Copy the records verbatim from the line containing "What is the sum" through the line containing "Reading left to", including both of those lines. Leave the pictures out.
⟨
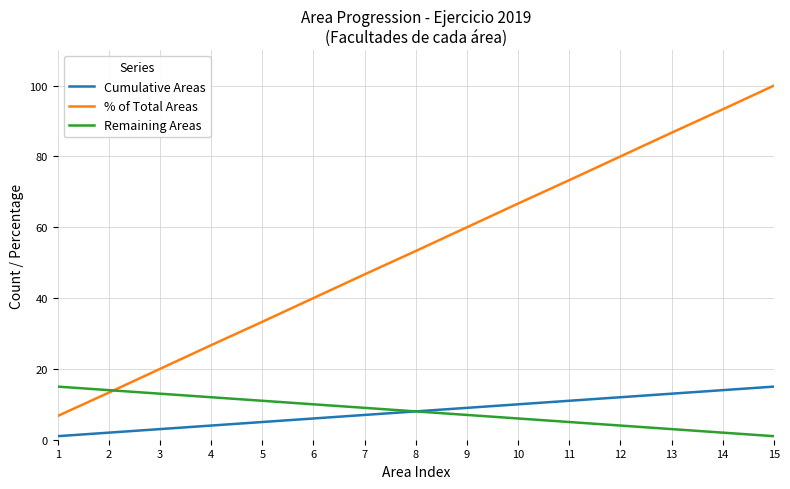

What is the difference between the maximum and minimum values in the % of Total Areas series?

93.3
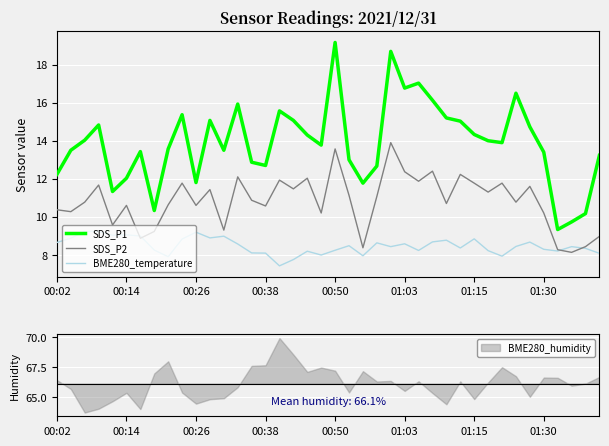

At which label does SDS_P2 first exceed 10?

00:02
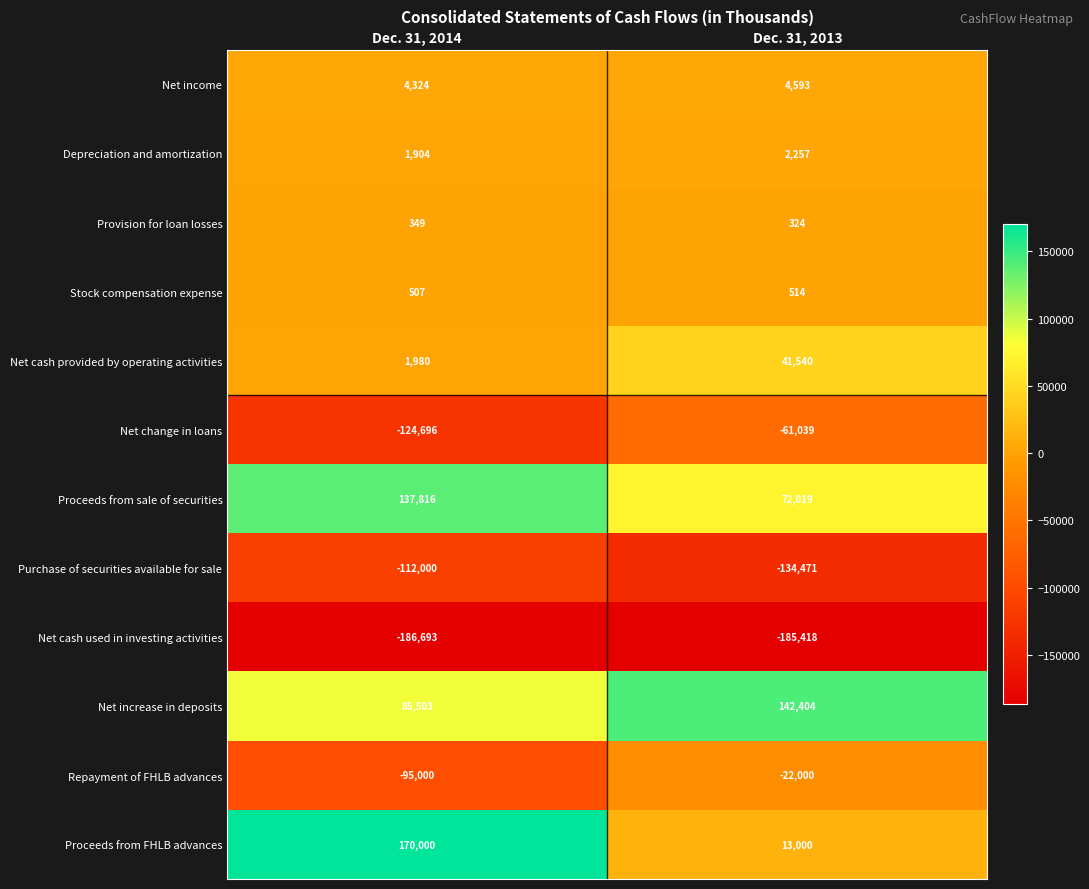

What is the greatest value displayed?

170000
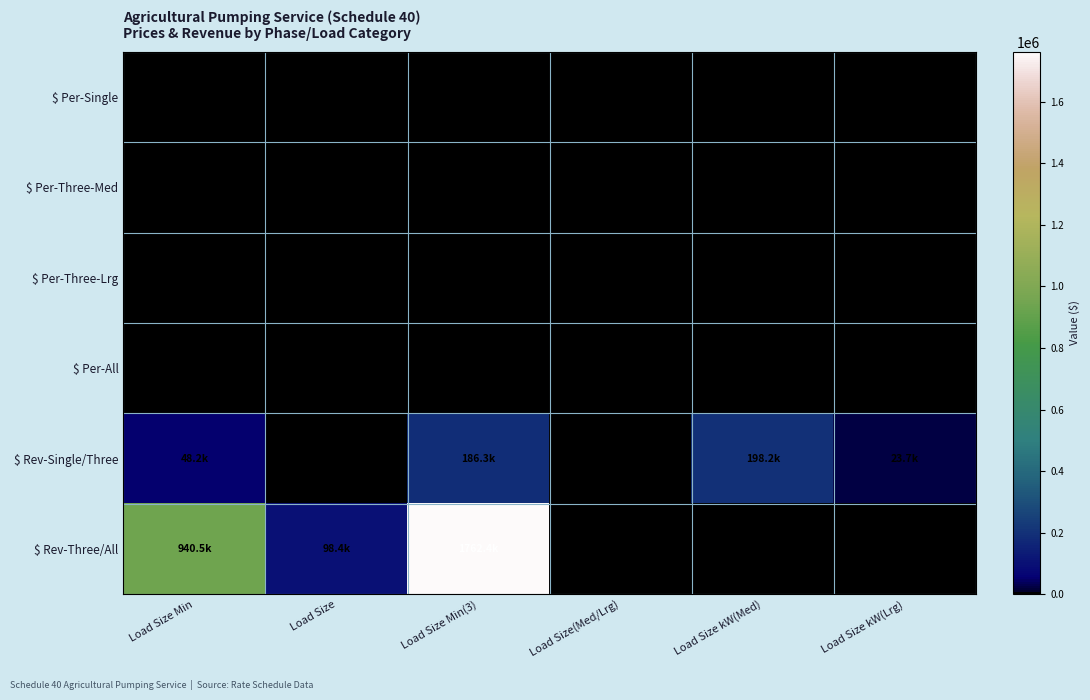

At which label is $ Per-All closest to 29?

Load Size Min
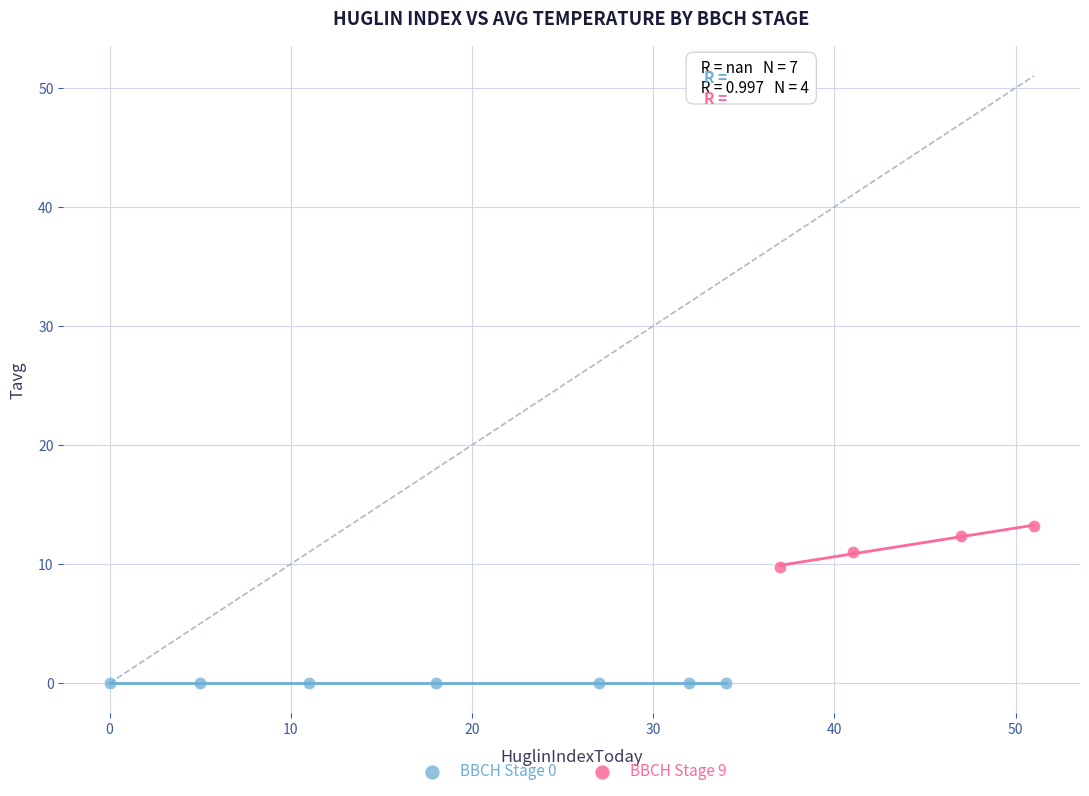

What are all the series names shown in the legend?

BBCH Stage 0, BBCH Stage 9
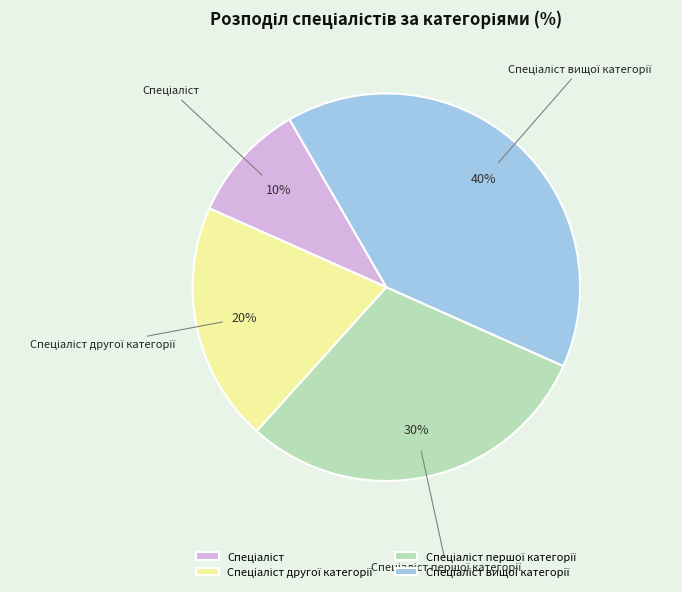

Is there any slice that represents more than half of the pie?

No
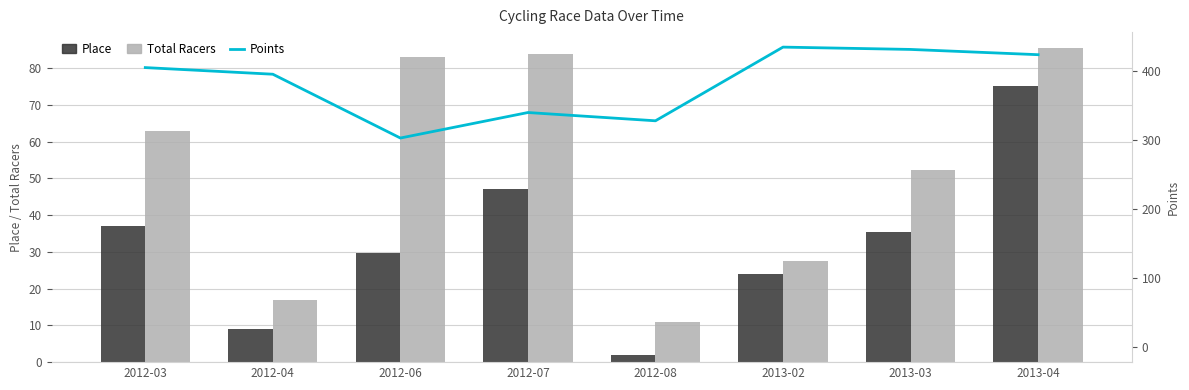

Is it true that Place equals 46.2 at 2013-04?

False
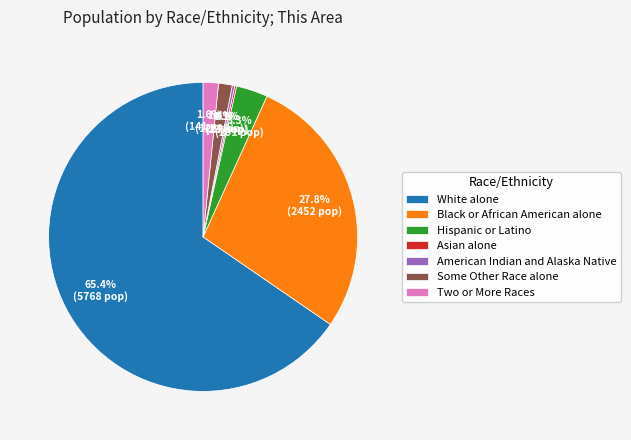

What is the majority slice?

White alone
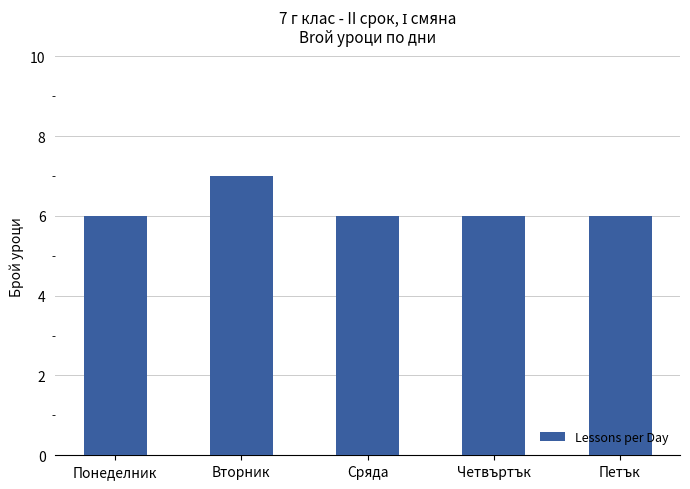

What is the sum of the values at Петък and Сряда?

12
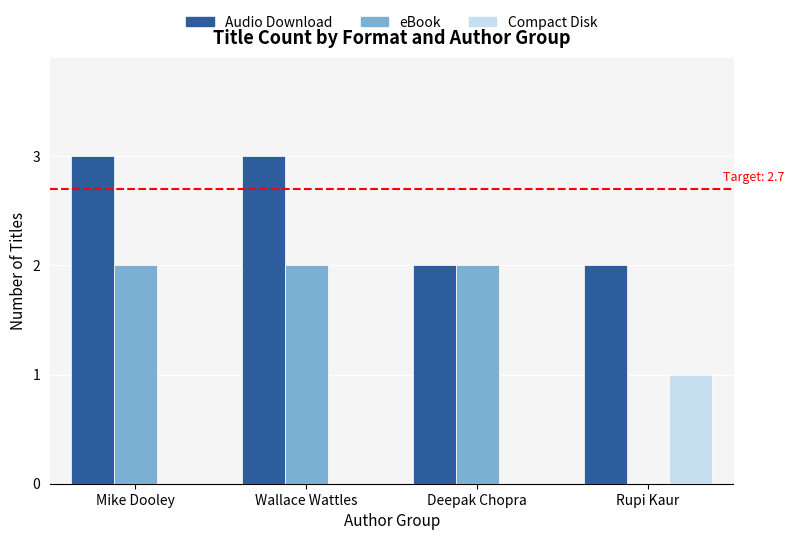

The value of Compact Disk at Mike Dooley is 1. True or false?

False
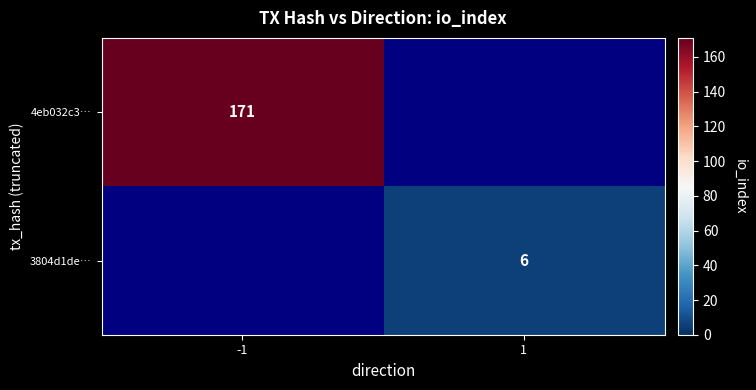

Is the value of 3804d1de… at 1 greater than the value of 4eb032c3… at -1?

No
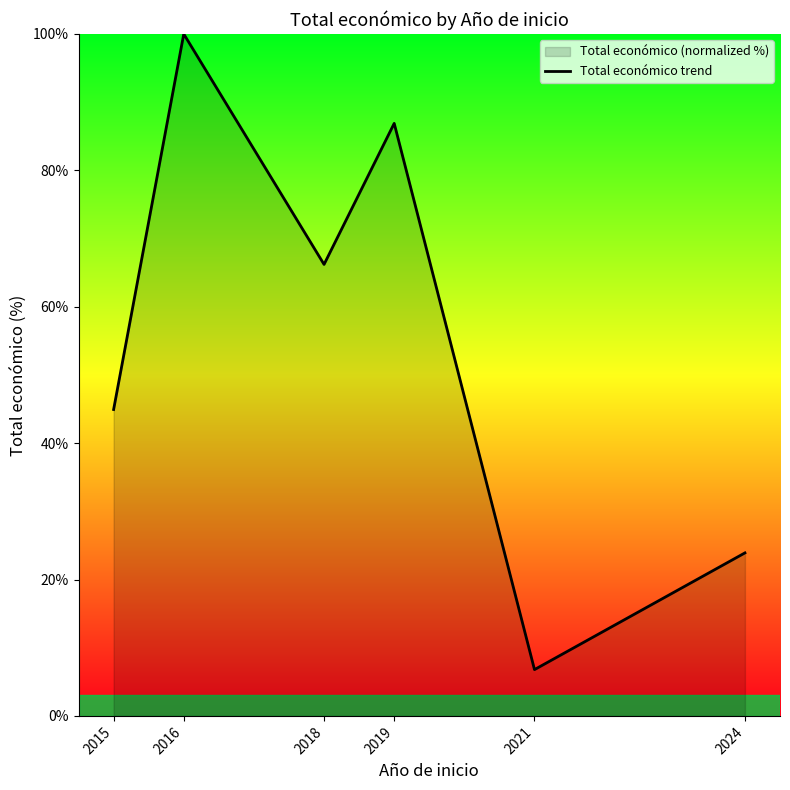

Reading left to right, transcribe all the data shown in this chart.

2015=44.9	2016=100.0	2018=66.2	2019=86.9	2021=6.8	2024=23.9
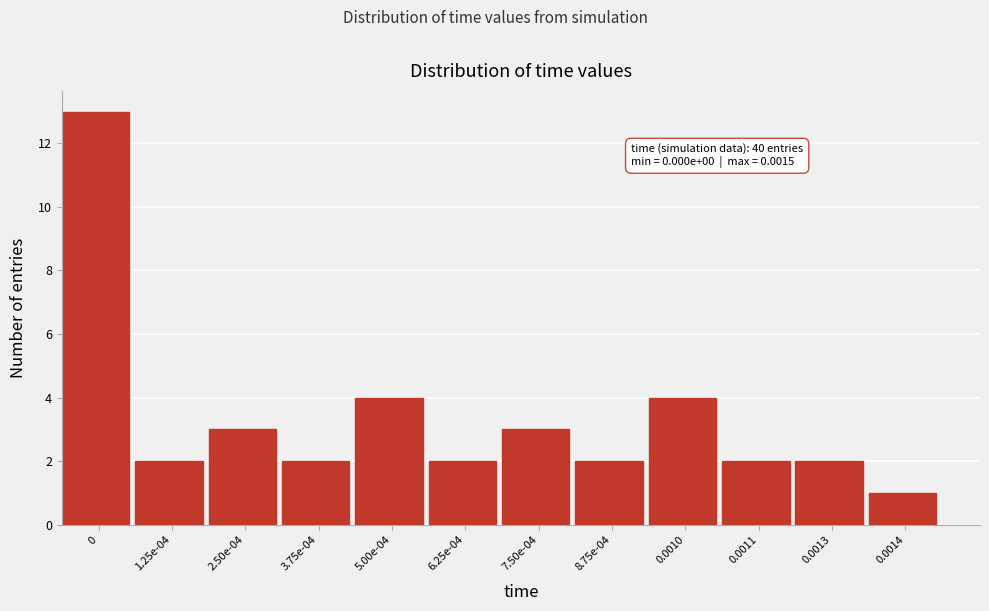

Reading right to left, transcribe all the data shown in this chart.

1	2	2	4	2	3	2	4	2	3	2	13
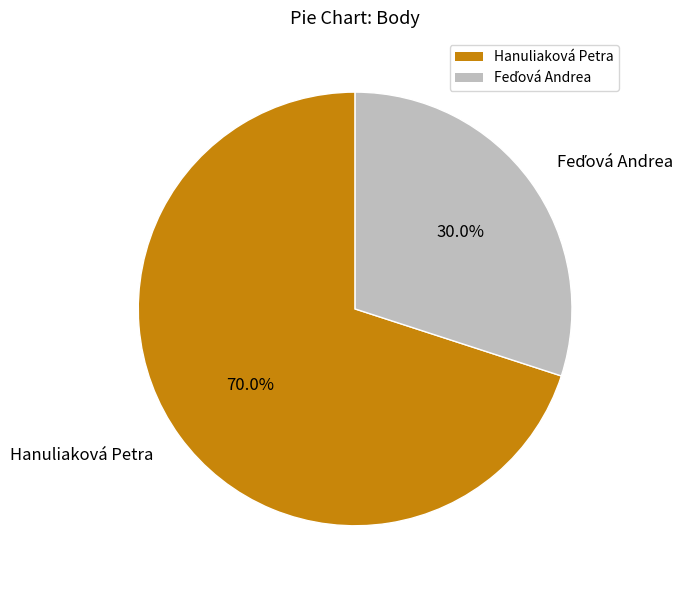

How much of the chart is everything except Hanuliaková Petra?

30.0%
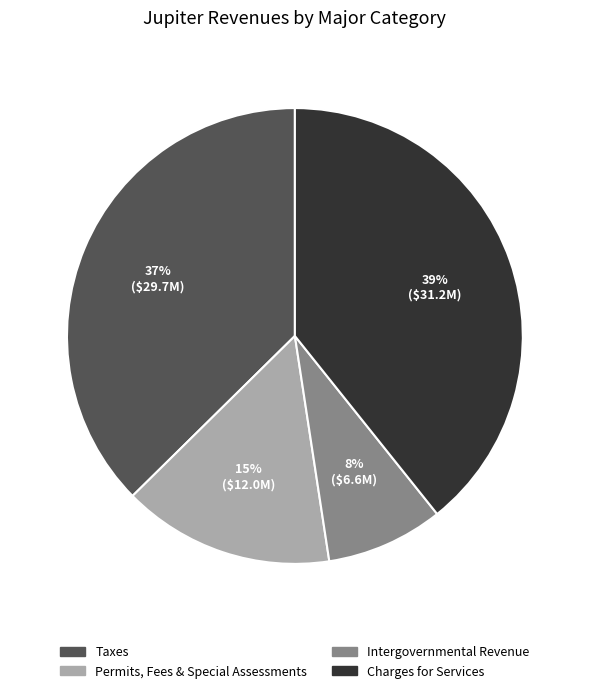

What percentage is the Intergovernmental Revenue slice, to the nearest percent?

8%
⟩
§ **SOLUTION BELOW**:
What is the sum of the values at Петък and Сряда?

12

The value of Compact Disk at Mike Dooley is 1. True or false?

False

Is the value of 3804d1de… at 1 greater than the value of 4eb032c3… at -1?

No

Reading left to right, transcribe all the data shown in this chart.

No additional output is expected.